• _Data shown_:

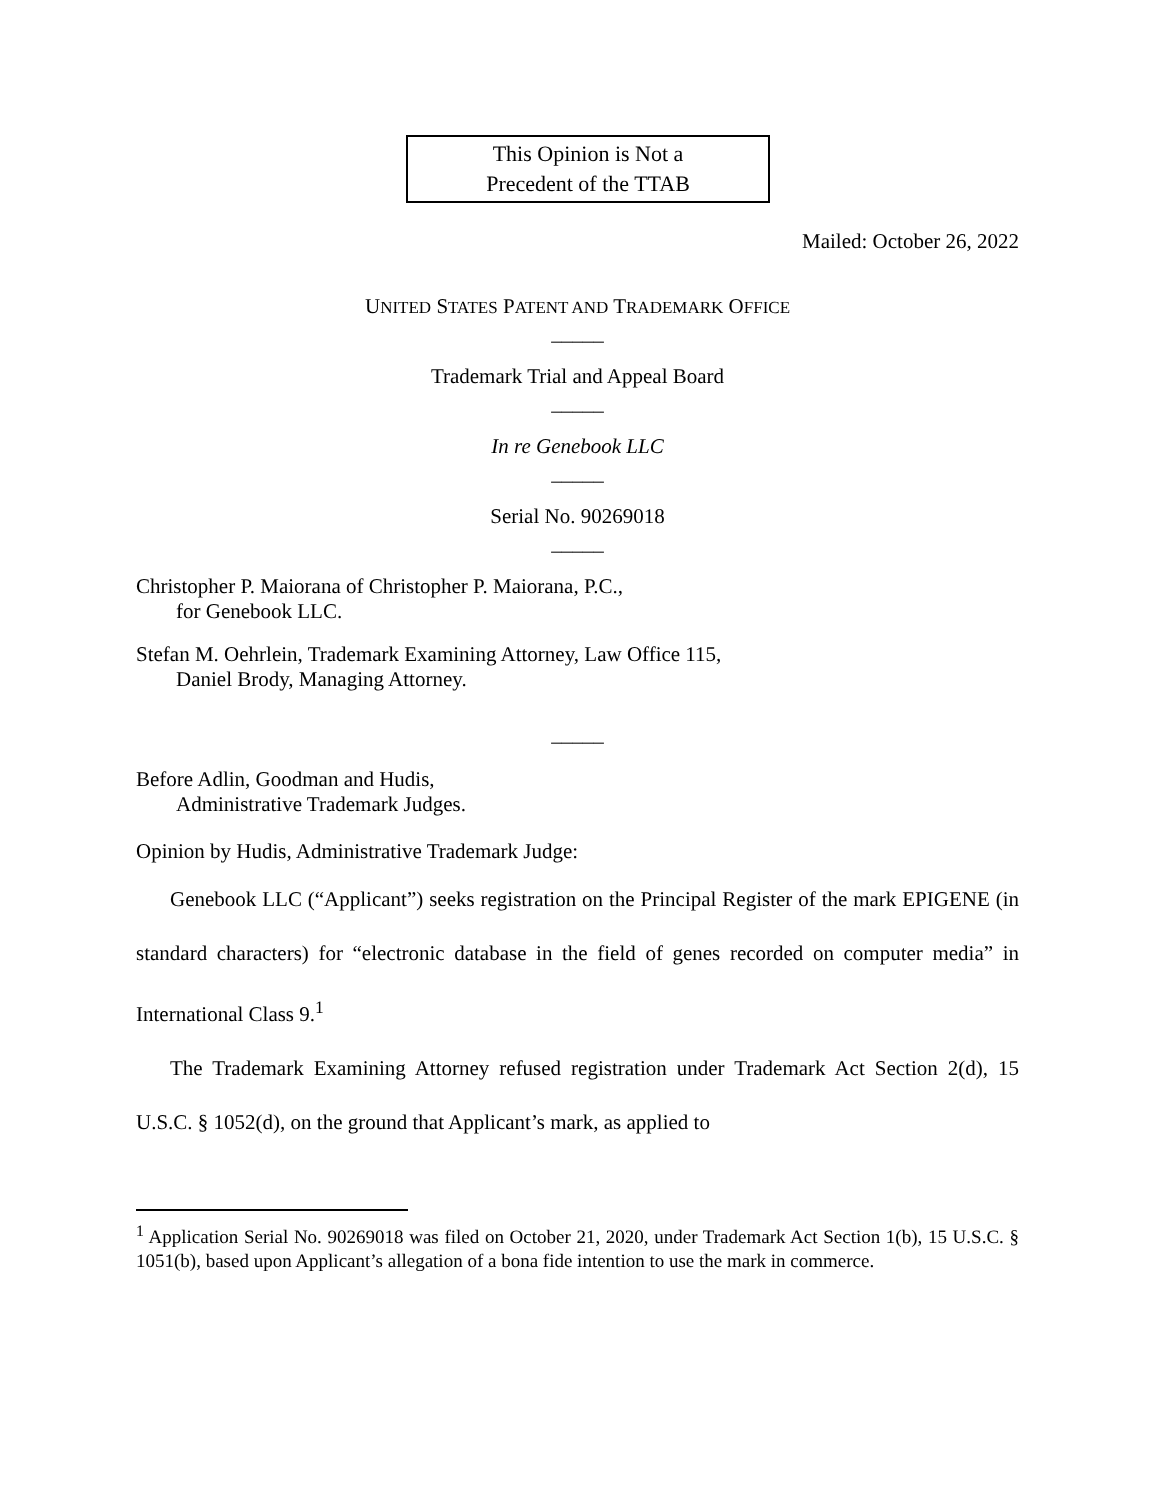This Opinion is Not a
Precedent of the TTAB
Mailed: October 26, 2022
UNITED STATES PATENT AND TRADEMARK OFFICE
_____
Trademark Trial and Appeal Board
_____
In re Genebook LLC
_____
Serial No. 90269018
_____
Christopher P. Maiorana of Christopher P. Maiorana, P.C.,
for Genebook LLC.
Stefan M. Oehrlein, Trademark Examining Attorney, Law Office 115,
Daniel Brody, Managing Attorney.
_____
Before Adlin, Goodman and Hudis,
Administrative Trademark Judges.
Opinion by Hudis, Administrative Trademark Judge:
Genebook LLC (“Applicant”) seeks registration on the Principal Register of the mark EPIGENE (in standard characters) for “electronic database in the field of genes recorded on computer media” in International Class 9.<sup>1</sup>
The Trademark Examining Attorney refused registration under Trademark Act Section 2(d), 15 U.S.C. § 1052(d), on the ground that Applicant’s mark, as applied to
<sup>1</sup> Application Serial No. 90269018 was filed on October 21, 2020, under Trademark Act Section 1(b), 15 U.S.C. § 1051(b), based upon Applicant’s allegation of a bona fide intention to use the mark in commerce.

• _Activity_:
Copy every line above that holds the word "Examining".

• _Task solution_:
Stefan M. Oehrlein, Trademark Examining Attorney, Law Office 115,
The Trademark Examining Attorney refused registration under Trademark Act Section 2(d), 15 U.S.C. § 1052(d), on the ground that Applicant’s mark, as applied to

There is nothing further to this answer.